▸ **CONSIGNE A**: Dites si chaque affirmation concorde avec l'extrait de page, par oui ou non, en citant mot pour mot le passage décisif : (i) L'empire Gupta se situe en Inde du Sud. (ii) Le spectacle La Face cachée a été donné au Théâtre de la Ville, aux Abbesses. (iii) Viju Sivanand joue du mridangam.

2007-06-18 00:56+0200 (Grigny) — Culture — Danse — Danses indiennes — Expositions — Culture indienne
Il y a quelques jours, je suis allé voir l'exposition L'âge d'or de l'Inde classique — L'empire des Gupta aux Galeries nationales du Grand Palais. L'empire Gupta se situe en Inde du Nord, autour du cinquième siècle. L'exposition commence par des sculptures en grès, pour la plupart étonnament bien conservées, provenant de sites principalement bouddhiques. Puis, les lieux d'origine, les styles et les types d'œuvres se diversifient, avec notamment Vishnu couché sur l'océan cosmique, Shiva ascète, Arjuna recevant l'arme Pashupata de Shiva, Sita dans l'ermitage de Valmiki, l'armée des singes construisant un pont sur l'Océan vers Lanka, etc. C'était très bien, mais je hais les visites guidées : il y avait un groupe d'une vingtaine de personnes qui s'agglutinaient toujours précisément là où je voulais aller... Heureusement pour eux, leur guide avait vraiment l'air de connaître son sujet.
Théâtre de la Ville — Les Abbesses — 2007-06-15
Maria-Kiran, danse bharatanatyam, conception, chorégraphie
Guru Jamuna Krishnan, chorégraphie, chant et nattuvangam
Ragini Chandershekar, nattuvangam
M. V. Chandershekar, mridangam
Viju Sivanand, violon
La Face cachée
Avant-hier, j'ai assisté au spectacle La Face cachée de Maria-Kiran au Théâtre de la Ville (Abbesses). La dernière fois que je l'avais vue, la musique et les thèmes étaient chrétiens. Cette fois-ci, la musique était indienne et le récital, respectant toujours la structure voulue par le bhârata natyam, comportait comme partie principale un un varnam dédié à Shiva, inspiré par neuf strophes d'un poème de K. N. Dandayudhapani (les organisateurs ont pensé à utiliser les possibilités de sur-titrage de la salle, qu'ils en soient remerciés). Vers la fin, on a eu droit à un petit intermède pédagogique sur le sens de certains mouvements de danse. En effet, avant d'entamer un padam dédié à Krishna, elle disait quelques phrases en rapport avec les amours de Radha et Krishna tout en exécutant les mouvements correspondants. Dans ce contexte, la pose correspondant à Krishna était celle de l'iconographie hindoue : une position décontractée avec une jambe fléchie passant devant l'autre et reposant sur les orteils et les doigts disposés comme sur une flûte traversière (curieusement, il m'a semblé que la jambe gauche passait devant la droite alors que sur la statuette qui se trouve devant moi, c'est le contraire). C'était très clair. Cela m'intéresserait bien de connaître plus de détails sur les codes de cette danse pour mieux la comprendre, mais je ne saurais pas très bien par où commencer.

▸ **DONNÉES FOURNIES**:

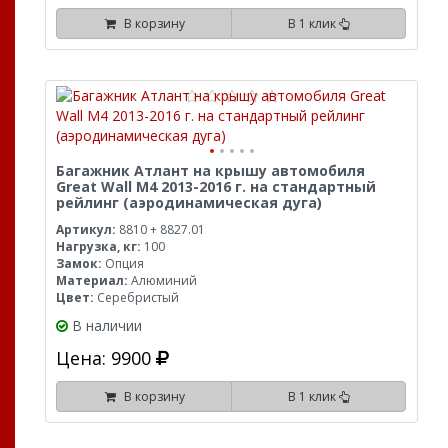
В корзину
В 1 клик
Багажник Атлант на крышу автомобиля
Great Wall M4 2013-2016 г. на стандартный
рейлинг (аэродинамическая дуга)
Артикул:
8810 + 8827.01
Нагрузка, кг:
100
Замок:
Опция
Материал:
Алюминий
Цвет:
Серебристый
В наличии
Цена: 9900
В корзину
В 1 клик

▸ **CONSIGNE B**: Recopiez à l'identique toutes les lignes des données fournies, en laissant de côté les images.

▸ **RÉPONSE A**:
(i) Non : « L'empire Gupta se situe en Inde du Nord, autour du cinquième siècle. »
(ii) Oui : « j'ai assisté au spectacle La Face cachée de Maria-Kiran au Théâtre de la Ville (Abbesses) »
(iii) Non : « Viju Sivanand, violon »

▸ **RÉPONSE B**:
В корзину
В 1 клик
Багажник Атлант на крышу автомобиля
Great Wall M4 2013-2016 г. на стандартный
рейлинг (аэродинамическая дуга)
Артикул:
8810 + 8827.01
Нагрузка, кг:
100
Замок:
Опция
Материал:
Алюминий
Цвет:
Серебристый
В наличии
Цена: 9900
В корзину
В 1 клик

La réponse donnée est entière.